Assignment :: Exactly how many lines of the data below include the string "plus"? State the number and nothing more.

(Beginning of Exercise material)

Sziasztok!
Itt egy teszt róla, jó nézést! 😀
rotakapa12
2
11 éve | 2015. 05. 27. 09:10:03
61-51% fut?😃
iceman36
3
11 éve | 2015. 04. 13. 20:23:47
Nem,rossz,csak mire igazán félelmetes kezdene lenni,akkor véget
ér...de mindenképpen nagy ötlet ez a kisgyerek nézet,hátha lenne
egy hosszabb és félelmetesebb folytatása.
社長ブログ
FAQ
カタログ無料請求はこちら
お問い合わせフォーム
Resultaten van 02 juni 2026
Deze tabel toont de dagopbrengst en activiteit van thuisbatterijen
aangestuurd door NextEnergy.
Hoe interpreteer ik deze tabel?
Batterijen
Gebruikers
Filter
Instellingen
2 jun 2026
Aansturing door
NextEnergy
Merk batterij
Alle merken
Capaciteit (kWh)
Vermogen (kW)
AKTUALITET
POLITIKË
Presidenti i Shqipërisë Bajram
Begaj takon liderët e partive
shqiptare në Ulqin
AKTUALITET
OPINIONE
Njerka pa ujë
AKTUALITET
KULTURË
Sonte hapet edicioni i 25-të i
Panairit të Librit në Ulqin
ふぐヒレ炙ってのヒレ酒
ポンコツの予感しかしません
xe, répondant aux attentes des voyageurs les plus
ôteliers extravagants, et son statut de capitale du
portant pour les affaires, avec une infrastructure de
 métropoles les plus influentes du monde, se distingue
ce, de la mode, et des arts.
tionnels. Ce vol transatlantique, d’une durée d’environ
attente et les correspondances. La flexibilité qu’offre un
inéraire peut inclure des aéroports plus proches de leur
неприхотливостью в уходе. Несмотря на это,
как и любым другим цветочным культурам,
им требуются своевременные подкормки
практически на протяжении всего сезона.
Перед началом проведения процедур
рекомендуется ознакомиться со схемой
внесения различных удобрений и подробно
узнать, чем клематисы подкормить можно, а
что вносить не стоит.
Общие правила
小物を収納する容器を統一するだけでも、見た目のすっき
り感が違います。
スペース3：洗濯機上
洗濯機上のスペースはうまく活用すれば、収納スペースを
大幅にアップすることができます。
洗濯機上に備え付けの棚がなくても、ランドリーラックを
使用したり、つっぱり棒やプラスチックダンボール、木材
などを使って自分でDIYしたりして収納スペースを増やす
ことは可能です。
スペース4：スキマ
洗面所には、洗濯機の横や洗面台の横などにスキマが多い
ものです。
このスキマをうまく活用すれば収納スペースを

(End of Exercise material)

Written answer :: 3